▸ **Ações a realizar**:
1 > No texto sobre Thaddeus Blanchette, há quantos anos ele mora no Brasil?
2 > Por favor, continue o texto sobre Thaddeus Blanchette a partir da última frase apresentada.

▸ **Texto extraído**:
===

Olho d’Água: Por que conhecer melhor os caubóis e ‘índios’ dos EUA – com Thaddeus Blanchette

Doutor em antropologia e colunista da Amazônia Latitude destaca semelhanças entre lutas dos povos originários do mundo todo e questiona desconhecimento brasileiro sobre indígenas norte-americanos

Thaddeus Blanchette Olho d'agua
Arte: Fabrício Vinhas/Amazônia Latitude
Thaddeus Blanchette Olho d'agua

Arte: Fabrício Vinhas/Amazônia Latitude

Faz algum tempo que se convencionou que devemos priorizar o uso do termo “indígena” em vez de “índio”. “Índio” é uma palavra que carrega estereótipos e simplificações sobre as populações originárias. É um termo criado pelos colonizadores, trazendo uma ideia falsa de que as pessoas encontradas no continente americano pelos europeus seriam todas iguais e inferiores.

Já “indígena” é uma palavra que significa “natural do lugar em que se vive”. Ela mostra que cada povo é único, de onde quer que ele venha.

Essa diferença entre os termos é importante para a gente entender o que é o objeto de estudo do doutor Thaddeus Blanchette.

Eu falo para as pessoas: “Eu não estudo povos indígenas, eu estudo índio, essa coisa que é criada pelos governos coloniais, essa figura que não existe”. Índio não existe. Índio é uma coisa criada pelo governo. Os Tapirapé existem, os Ticuna existem, os Lakota existem… Índio é algo que os governos criam.

Blanchette nasceu nos Estados Unidos, mas mora no Brasil há 30 anos. Ele tem graduação em Português, Sociologia e Estudos Latinoamericanos pela Universidade de Wisconsin-Madison. É mestre e doutor em Antropologia Social pela Universidade Federal do Rio de Janeiro (UFRJ), onde é professor de Antropologia. Trabalha como tradutor para diversos institutos, incluindo o National Museum of The American Indian e o Museu Nacional brasileiro.

Quando jovem, eu era militante contra as guerras americanas na América Central, militante antinuclear. Eu era dessa geração que foi criada na década de 1960, 1970, [tinha] uma noção dos Estados Unidos enquanto império colonizador. Me mudei para o Brasil com 16 anos, durante as Diretas Já. [Depois,] minha questão virou como é que a ditadura brasileira foi criada. Qual foi o papel dos Estados Unidos na criação e sustento da ditadura? E com disso, comecei a desenvolver uma política extremamente anticolonialista. Se você começa a olhar para o colonialismo, a história do colonialismo e o imperialismo americano, ele te leva como uma bússola, apontando para a questão indígena. Porque os povos indígenas da América do Norte foram literalmente as primeiras vítimas do imperialismo e colonialismo norte-americano.

===

▸ **Registros**:

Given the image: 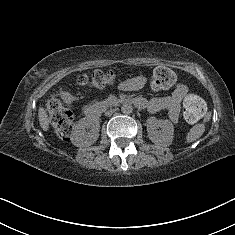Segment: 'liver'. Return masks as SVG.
<instances>
[{"instance_id": "1", "label": "liver", "mask_w": 235, "mask_h": 235, "mask_svg": "<svg viewBox=\"0 0 235 235\" xmlns=\"http://www.w3.org/2000/svg\"><path fill=\"white\" fill-rule=\"evenodd\" d=\"M38 117H39V122L40 126L43 130L47 131L49 128V121L47 117V113L44 110V108L40 107L38 110Z\"/></svg>"}]
</instances>
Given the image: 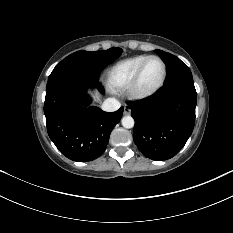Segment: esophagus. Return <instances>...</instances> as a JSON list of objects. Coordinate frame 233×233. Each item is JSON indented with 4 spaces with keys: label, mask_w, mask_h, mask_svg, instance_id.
I'll use <instances>...</instances> for the list:
<instances>
[{
    "label": "esophagus",
    "mask_w": 233,
    "mask_h": 233,
    "mask_svg": "<svg viewBox=\"0 0 233 233\" xmlns=\"http://www.w3.org/2000/svg\"><path fill=\"white\" fill-rule=\"evenodd\" d=\"M131 113V109L128 106H124V115H129Z\"/></svg>",
    "instance_id": "34e87169"
}]
</instances>
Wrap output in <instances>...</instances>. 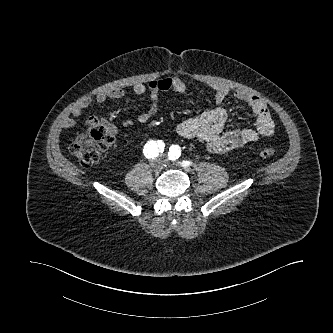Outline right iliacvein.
Instances as JSON below:
<instances>
[{"instance_id":"1","label":"right iliac vein","mask_w":333,"mask_h":333,"mask_svg":"<svg viewBox=\"0 0 333 333\" xmlns=\"http://www.w3.org/2000/svg\"><path fill=\"white\" fill-rule=\"evenodd\" d=\"M162 167L163 163L161 162V160H154L151 162V168L156 173L160 172Z\"/></svg>"}]
</instances>
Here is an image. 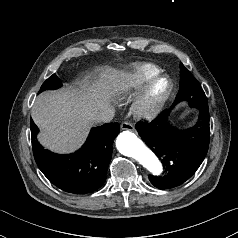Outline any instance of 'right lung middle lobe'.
I'll return each instance as SVG.
<instances>
[{
  "label": "right lung middle lobe",
  "mask_w": 238,
  "mask_h": 238,
  "mask_svg": "<svg viewBox=\"0 0 238 238\" xmlns=\"http://www.w3.org/2000/svg\"><path fill=\"white\" fill-rule=\"evenodd\" d=\"M60 86H62V82L60 81V79L56 75H52L43 83L39 93L48 89H56Z\"/></svg>",
  "instance_id": "dd1d6c3e"
}]
</instances>
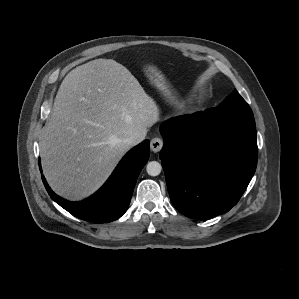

===

▸ **Respostas finais**:
1 > Há 30 anos.

2 >
Desde março de 2024, Thaddeus Blanchette é também colunista da Amazônia Latitude. Ele vai publicar periodicamente textos sobre a cultura e a luta dos povos nativos norte-americanos, e sobre como esses assuntos se relacionam com os indígenas na Amazônia. O nome da coluna é “Caubóis e Índios”, por um motivo que o próprio doutor explica:

No Brasil, a única imagem que se tem dos índios dos Estados Unidos é nos filmes do Velho Oeste de 1950 e 1960, que sempre tem o caubói versus o índio. Mas na história verdadeira, muito índio era caubói. Virou-se caubói para sobreviver. Adotou-se com novas tecnologias, novas economias, novas formas políticas, e isso que permitiu a sobrevivência desses povos. Então essa ideia do caubói ser o oposto do índio é uma das coisas que eu acho que a gente tem que explodir.

Este é o Olho d’Água, podcast produzido pela Amazônia Latitude e que propõe um mergulho nos assuntos profundos da maior floresta do mundo.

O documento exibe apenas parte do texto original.